Following rave reviews and a record-breaking run in Chichester, Cameron Mackintosh is delighted to announce the West End transfer of the critically acclaimed hit musical “HALF A SIXPENCE” -which he co-produced with Chichester Festival Theatre – introducing the sensational new star Charlie Stemp as Arthur Kipps.
This new stage version of “HALF A SIXPENCE”, the musical adaptation of H.G. Wells’s semi- autobiographical novel ‘Kipps: The Story of a Simple Soul’, is a completely fresh adaptation which reunites book-writer Julian Fellowes (Oscar-winning screenwriter and creator of Downton Abbey) with George Stiles and Anthony Drewe, the musical team that co-creator Cameron Mackintosh first put together to create the hit stage adaptation of “Mary Poppins” with Disney. The score is inspired by and features several of composer David Heneker’s exhilarating songs from the original production, including ‘Flash Bang Wallop’, ‘Money To Burn’ and ‘Half A Sixpence’.
The first booking period is on sale until 11th February 2017.
Noe Coward Theatre
Originally called the New Theatre, opening on Thursday 12th March 1903, and built by Sir Charles and Mary Wyndham behind Wyndham’s Theatre which, was completed in 1899.
Designed by W. G. R. Sprague, the building has an exterior in the classical style and an interior in the Rococo style.
In 1915 Dion Boucicault presented a Christmas revival of J M Barrie’s Peter Pan, which was then repeated until 1919. The theatre also staged a number of successful productions by other distinguished writers such as Somerset Maugham, A A Milne, Noel Coward, Bernard Shaw, Dylan Thomas, T S Eliot and Tennessee Williams.
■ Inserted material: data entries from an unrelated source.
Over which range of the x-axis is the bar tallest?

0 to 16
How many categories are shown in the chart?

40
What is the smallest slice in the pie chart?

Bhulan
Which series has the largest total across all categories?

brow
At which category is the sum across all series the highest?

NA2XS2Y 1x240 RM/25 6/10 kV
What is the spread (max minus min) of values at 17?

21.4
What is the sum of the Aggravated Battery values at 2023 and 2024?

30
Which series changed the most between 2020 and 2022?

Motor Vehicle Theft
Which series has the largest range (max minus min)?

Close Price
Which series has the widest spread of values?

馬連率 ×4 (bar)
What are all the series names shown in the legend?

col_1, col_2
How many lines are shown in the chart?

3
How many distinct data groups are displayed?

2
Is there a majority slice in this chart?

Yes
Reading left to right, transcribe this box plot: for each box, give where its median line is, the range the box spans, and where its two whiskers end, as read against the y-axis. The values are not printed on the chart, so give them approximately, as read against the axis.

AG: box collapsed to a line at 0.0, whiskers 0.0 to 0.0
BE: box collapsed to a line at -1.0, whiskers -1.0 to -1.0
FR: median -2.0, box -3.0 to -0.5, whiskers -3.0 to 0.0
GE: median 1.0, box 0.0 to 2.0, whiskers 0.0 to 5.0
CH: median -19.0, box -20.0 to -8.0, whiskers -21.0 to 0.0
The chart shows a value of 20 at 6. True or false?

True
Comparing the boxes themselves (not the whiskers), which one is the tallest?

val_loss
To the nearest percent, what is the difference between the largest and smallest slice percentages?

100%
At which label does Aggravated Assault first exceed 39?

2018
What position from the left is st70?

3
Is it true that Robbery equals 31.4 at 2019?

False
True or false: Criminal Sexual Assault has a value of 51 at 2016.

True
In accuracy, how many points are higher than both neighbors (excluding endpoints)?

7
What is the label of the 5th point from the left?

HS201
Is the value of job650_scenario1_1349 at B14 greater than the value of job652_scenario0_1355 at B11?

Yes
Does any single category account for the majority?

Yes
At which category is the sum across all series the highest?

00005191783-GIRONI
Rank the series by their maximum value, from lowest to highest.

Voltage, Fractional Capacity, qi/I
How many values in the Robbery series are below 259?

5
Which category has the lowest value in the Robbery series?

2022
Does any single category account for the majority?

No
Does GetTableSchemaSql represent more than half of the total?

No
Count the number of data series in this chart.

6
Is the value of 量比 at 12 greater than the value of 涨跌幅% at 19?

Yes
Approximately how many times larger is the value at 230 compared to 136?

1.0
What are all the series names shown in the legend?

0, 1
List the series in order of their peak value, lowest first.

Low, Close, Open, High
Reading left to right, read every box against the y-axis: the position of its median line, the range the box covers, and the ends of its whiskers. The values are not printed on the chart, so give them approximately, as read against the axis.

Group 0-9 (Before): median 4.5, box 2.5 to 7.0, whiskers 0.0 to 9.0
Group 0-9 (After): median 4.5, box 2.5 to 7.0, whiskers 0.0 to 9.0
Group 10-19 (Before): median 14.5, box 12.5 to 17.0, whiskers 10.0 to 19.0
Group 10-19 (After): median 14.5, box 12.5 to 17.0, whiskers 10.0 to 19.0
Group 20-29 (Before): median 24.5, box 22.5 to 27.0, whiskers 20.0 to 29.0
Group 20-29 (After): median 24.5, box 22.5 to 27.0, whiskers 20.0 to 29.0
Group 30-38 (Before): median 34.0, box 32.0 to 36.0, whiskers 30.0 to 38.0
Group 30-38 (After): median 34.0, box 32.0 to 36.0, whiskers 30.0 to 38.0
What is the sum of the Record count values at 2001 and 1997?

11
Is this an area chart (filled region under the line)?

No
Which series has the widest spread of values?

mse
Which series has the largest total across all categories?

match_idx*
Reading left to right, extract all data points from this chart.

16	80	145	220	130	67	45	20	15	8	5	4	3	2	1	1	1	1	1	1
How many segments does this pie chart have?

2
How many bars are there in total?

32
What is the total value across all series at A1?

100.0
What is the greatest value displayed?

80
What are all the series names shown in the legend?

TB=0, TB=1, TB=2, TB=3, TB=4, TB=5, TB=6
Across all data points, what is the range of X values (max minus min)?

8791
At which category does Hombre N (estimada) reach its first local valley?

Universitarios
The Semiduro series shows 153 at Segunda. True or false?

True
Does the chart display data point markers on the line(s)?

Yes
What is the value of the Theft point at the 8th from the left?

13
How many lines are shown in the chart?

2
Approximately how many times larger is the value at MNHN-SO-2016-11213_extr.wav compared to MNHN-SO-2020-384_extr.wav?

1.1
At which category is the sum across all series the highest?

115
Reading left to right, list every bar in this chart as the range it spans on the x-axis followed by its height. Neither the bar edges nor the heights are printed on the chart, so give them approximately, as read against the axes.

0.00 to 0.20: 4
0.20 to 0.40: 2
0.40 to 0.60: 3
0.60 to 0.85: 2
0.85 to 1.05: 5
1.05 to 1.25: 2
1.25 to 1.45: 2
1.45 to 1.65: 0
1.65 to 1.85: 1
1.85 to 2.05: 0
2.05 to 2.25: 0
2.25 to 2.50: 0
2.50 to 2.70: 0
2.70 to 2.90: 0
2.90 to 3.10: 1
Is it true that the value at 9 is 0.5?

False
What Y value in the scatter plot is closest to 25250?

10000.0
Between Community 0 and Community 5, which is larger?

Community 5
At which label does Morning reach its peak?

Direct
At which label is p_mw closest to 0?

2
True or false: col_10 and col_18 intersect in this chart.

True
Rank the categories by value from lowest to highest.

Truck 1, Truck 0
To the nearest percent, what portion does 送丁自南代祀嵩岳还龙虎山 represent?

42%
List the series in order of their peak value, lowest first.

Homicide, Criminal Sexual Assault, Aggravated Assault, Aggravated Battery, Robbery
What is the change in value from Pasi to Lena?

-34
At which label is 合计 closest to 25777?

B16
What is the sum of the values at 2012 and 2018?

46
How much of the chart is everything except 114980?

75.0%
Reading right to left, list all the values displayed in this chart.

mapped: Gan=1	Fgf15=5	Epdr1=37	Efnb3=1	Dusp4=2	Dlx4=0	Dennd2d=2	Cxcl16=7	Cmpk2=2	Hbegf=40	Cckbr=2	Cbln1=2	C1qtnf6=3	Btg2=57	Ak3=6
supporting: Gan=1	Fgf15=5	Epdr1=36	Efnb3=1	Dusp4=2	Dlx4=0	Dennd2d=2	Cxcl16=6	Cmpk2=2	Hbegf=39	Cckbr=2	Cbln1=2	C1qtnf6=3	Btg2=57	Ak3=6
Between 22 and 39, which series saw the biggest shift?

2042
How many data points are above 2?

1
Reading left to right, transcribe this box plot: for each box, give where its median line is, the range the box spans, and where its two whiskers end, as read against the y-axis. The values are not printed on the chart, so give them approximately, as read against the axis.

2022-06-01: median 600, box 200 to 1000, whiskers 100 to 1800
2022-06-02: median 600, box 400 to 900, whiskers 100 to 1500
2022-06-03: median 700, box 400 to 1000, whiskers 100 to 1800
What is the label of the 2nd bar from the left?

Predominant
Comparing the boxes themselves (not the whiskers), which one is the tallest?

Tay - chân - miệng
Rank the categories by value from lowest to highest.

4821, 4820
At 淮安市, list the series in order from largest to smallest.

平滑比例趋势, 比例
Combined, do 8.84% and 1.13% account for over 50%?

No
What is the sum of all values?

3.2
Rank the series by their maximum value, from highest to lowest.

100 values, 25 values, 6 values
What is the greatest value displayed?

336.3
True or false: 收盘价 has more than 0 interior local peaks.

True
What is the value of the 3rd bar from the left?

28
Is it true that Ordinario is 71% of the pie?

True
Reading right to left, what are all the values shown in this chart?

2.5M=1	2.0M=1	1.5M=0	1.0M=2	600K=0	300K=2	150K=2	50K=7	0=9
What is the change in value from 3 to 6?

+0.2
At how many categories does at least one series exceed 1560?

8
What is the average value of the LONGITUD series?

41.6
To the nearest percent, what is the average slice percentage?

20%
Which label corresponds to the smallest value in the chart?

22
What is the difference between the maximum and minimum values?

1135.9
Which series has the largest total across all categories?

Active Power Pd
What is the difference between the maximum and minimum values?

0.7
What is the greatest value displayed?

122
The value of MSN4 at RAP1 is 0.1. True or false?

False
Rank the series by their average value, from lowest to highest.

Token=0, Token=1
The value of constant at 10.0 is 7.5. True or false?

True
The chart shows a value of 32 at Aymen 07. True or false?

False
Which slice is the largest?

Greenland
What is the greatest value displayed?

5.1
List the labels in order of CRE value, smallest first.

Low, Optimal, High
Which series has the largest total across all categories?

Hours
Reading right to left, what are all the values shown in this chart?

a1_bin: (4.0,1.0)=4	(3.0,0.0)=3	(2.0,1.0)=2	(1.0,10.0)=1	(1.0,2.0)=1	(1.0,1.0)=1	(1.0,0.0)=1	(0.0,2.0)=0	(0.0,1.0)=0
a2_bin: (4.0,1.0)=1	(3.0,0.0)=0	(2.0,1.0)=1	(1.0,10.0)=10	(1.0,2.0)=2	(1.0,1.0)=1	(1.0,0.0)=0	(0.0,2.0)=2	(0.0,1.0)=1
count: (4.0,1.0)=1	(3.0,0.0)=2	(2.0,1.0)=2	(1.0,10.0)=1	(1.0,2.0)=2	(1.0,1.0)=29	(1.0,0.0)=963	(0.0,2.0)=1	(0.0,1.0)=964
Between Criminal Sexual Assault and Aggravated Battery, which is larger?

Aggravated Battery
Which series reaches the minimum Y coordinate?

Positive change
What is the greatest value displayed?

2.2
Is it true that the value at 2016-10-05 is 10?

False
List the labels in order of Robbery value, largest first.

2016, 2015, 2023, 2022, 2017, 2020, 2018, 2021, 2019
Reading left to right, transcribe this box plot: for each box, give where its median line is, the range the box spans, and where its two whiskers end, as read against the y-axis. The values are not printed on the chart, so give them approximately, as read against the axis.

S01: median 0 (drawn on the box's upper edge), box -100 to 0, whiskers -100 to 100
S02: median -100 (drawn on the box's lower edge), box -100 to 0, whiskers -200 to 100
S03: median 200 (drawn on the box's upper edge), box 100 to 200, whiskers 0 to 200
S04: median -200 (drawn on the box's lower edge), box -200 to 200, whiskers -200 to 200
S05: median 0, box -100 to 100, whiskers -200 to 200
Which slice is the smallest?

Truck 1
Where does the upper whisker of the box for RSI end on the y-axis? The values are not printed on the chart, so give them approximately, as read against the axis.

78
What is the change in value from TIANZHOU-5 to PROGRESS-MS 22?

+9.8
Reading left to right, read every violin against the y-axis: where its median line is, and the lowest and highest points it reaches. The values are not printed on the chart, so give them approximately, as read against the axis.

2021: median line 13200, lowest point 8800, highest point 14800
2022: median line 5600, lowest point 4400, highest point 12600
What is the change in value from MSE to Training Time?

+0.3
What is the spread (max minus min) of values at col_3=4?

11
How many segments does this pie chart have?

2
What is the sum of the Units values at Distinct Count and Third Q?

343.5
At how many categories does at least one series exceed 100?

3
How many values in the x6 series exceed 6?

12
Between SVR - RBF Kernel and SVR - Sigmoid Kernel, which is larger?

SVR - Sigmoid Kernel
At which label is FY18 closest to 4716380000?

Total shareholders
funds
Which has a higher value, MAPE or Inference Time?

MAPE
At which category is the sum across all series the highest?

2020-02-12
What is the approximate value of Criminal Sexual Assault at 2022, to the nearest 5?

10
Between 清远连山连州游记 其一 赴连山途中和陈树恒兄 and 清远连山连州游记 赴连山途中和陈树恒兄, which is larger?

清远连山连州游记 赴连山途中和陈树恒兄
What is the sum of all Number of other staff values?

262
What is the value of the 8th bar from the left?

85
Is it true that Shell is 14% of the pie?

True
Noël Coward appeared in his own play, I’ll Leave It To You in 1920, the first West End production of one of his plays.
The sixties were ruled by Lionel Bart’s Oliver! which ran for 2618 performances.
A number of famous actors have appeared on stage at the theatre including Sir Laurence Olivier, Sir John Gielgud, Sybil Thorndike, and Peggy Ashcroft.
In 1973 the theatre was renamed the Albery in tribute to Sir Bronson Albery who had presided over the theatre for numerous years.
The theatre underwent major renovation in 2006, and was renamed the Noël Coward Theatre when it re-opened for the London premiere of Avenue Q on Thursday 1st June 2006.
The theatre has seen many diverse productions such as Somerset Maugham’s The Constant Wife, Children of a Lesser God by Mark Medoff, Tom Stoppard’s Travesties and of course Willy Russell’s Blood Brothers.